Friday, August 26, 2005

Emotions run strong over Iraqi charter

By Ahmed Janabi
Friday 26 August 2005, 2:29 Makka Time, 23:29 GMT
Iraqi Shia and Turkmen factions have voiced reservations over the Iraqi constitution draft, saying it does not serve the interests of all Iraqis.

Turkmen & US Ambassador to Iraq Dr. Zalmay Khalilzad

Turkmen, who constitute Iraq's third largest ethnic group, are not comfortable with geographical or ethnic federalism, and say such a system will jeopardise their existence as well as put the whole country in danger.

"Geographical or ethnic federation would leave the third ethnic group in Iraq as a minority in a Kurdish federation. Even though we are a majority in several parts of Iraq such as Talafar and Kirkuk," said Nabil Herbo, the media representative of Turkmen Front in Talafar.

He told that the constitution does stipulate that Turkmen are the country's third ethnic group but does not specify their rights and obligations.

"The constitution left the Turkmen language untouched. We want to teach our language in our areas, but the constitution does not give us that right" he said.

However, Herbo said negotiations are still going on, and his Front will go eventually with what the Turkmen bloc in the parliament decides.
Resources Asif Soturkman, the representative of Turkmen Front in Britain, criticised the attempts to seize the wealth of Iraq in the draft constitution.
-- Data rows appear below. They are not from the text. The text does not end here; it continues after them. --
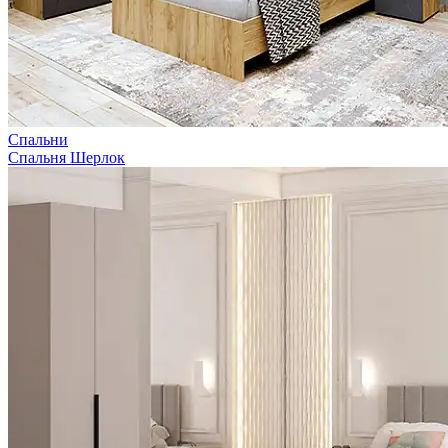
Спальни
Спальня Шерлок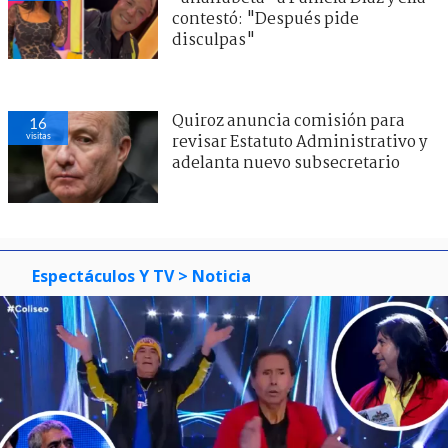
contestó: "Después pide
disculpas"
Quiroz anuncia comisión para
16
visitas
revisar Estatuto Administrativo y
adelanta nuevo subsecretario
Espectáculos Y TV
> Noticia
"They say the resources of each region in Iraq go to the ethnicity that rules that region. What does that mean? If an Iraqi Arab or Turkmen lives in a region without resources, he or she would starve to death?" Soturkman said.

"It is well known that revenues of a country go to the people of that country. Iraq's resources are for all Iraqis".

He said federalism is about gathering several small entities in one big powerful country as is the case in Canada for example. But what is happening in Iraq is the contrary: they want to break an already powerful country.

Soturkman accused the Kurds of bringing hundreds of thousands of Iranian Kurds into Kirkuk claiming they were displaced by Saddam Hussein's government. "The Turkmen used to be a majority in Kirkuk. We lived in city and know what had happened in it. All that the Saddam regime had displaced were around 11,000 Kurds and Turkmen, but now Kurds have become a majority in Kirkuk."

Soturkman said: "The Kurds want Arabs out of Kirkuk by 2007. Will they do the same with Kurds who have been living in the restl of Iraq? Will they tell the million Kurds in Baghdad to go back to the north? Why they do not want others to live with them?"